BLOCO DE TEXTO ▸
◇ ◇ ◇
Tomada como problema compositivo, a tensão entre fala e poema evidencia-se em Alvim pela oscilação dinâmica entre a máxima impressão de naturalidade e máxima impressão de artificialidade. Essa é a raiz da poética. Sobre essa matéria, Vilma Arêas disse em texto para a orelha do Elefante: “as referências contextuais, quase didáticas sustentam o voo da figuração, essa nuvem (“O voo das sombras/ gira em torno de uma coluna/ sonora, o poema”), sem que um polo se reduza ao outro”[14]. Na contradição figuração X contexto, está o fio condutor que une os dois livros, que, no entanto, guardam peculiaridades que pedem especificação crítica. A poesia de Francisco Alvim teria, no balanceio dessa contradição, freios e contrapesos específicos, que um estudo de maior atenção deveria empenhar-se em descrever, apresentando a lógica própria de seu funcionamento. As duas faces dessa poesia (que Zuca Sardan nomeou como a Face Preta, trágica, lírica, pedregosa; e a Face Amarela, a “da torcida”)[15], mantendo-se vivas e intercambiáveis, sob novas leis, de um livro a outro, indicam, de modo inconteste, uma poesia capaz de refazer-se intensificando o próprio projeto, refratária que é à frivolidade, ao descompromisso, à dicção feliz e anódina. As obras de Alvim são mananciais de vínculo com a vida, em que a poesia radicalizou a efemeridade para apagar as circunstâncias e projetar nosso olhar à totalidade das relações sociais que as falas ecoadas nos poemas pressupõem.
◇ ◇ ◇
MATERIAL DE CONSULTA ▸

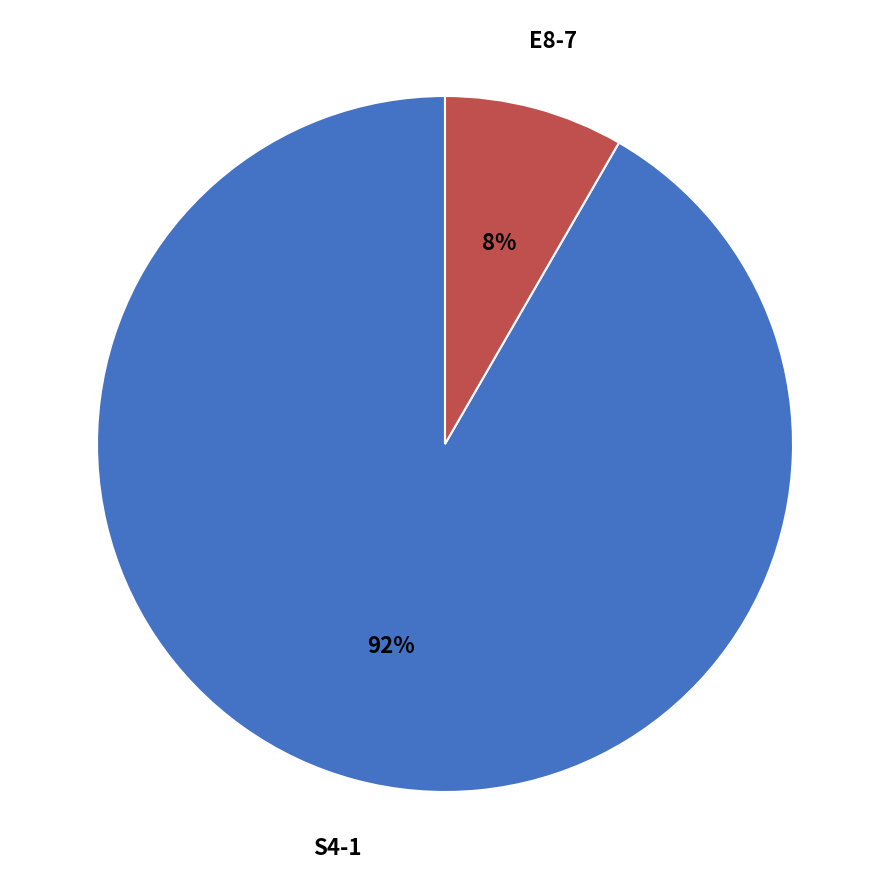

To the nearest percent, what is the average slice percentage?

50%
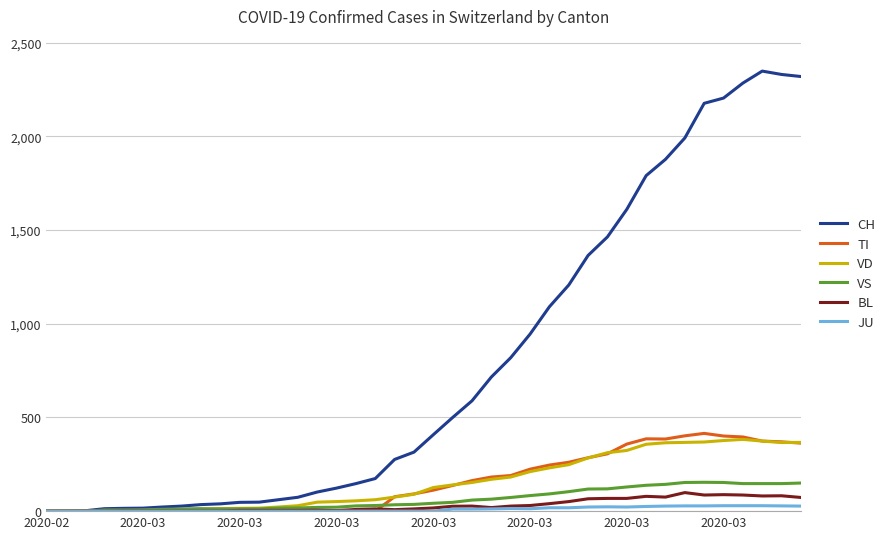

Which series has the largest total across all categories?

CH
◇ ◇ ◇
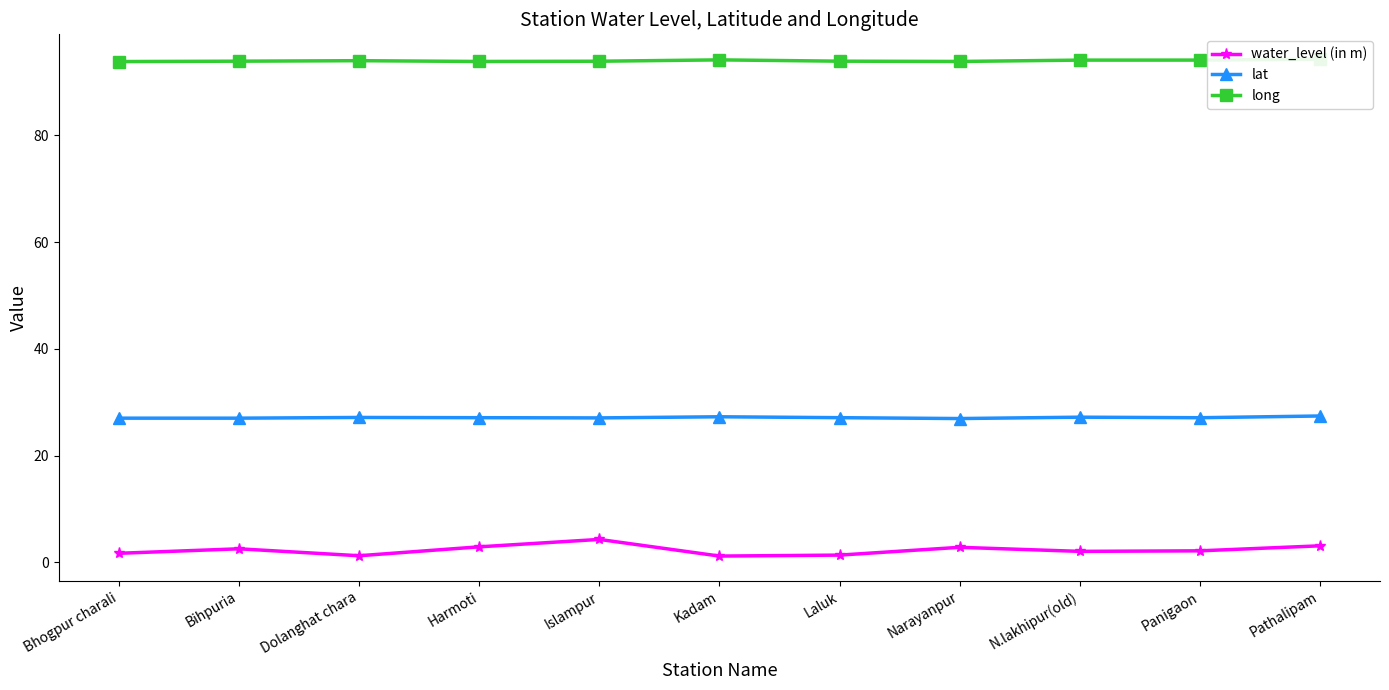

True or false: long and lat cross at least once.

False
◇ ◇ ◇
EXERCÍCIO 1 ▸
Diga se cada afirmação concorda com o texto sobre a poesia de Francisco Alvim: (a) Vilma Arêas escreveu para a orelha do Elefante; (b) Zuca Sardan chamou a Face Amarela de trágica e lírica; (c) a oscilação entre naturalidade e artificialidade é apontada como a raiz da poética. Para cada uma, responda sim ou não e cite literalmente as palavras do texto que decidem a questão.
EXERCÍCIO 2 ▸
Apresente em lista numerada as linhas das entradas, começando na que contém "To the nearest" e terminando na que contém "Which series has". Omita as linhas em branco e deixe as imagens fora da resposta.

SUA RESPOSTA 1 ▸
(a) Sim: "Vilma Arêas disse em texto para a orelha do Elefante"
(b) Não: "a Face Preta, trágica, lírica, pedregosa; e a Face Amarela, a “da torcida”"
(c) Sim: "oscilação dinâmica entre a máxima impressão de naturalidade e máxima impressão de artificialidade. Essa é a raiz da poética."

SUA RESPOSTA 2 ▸
1. To the nearest percent, what is the average slice percentage?
2. 50%
3. Which series has the largest total across all categories?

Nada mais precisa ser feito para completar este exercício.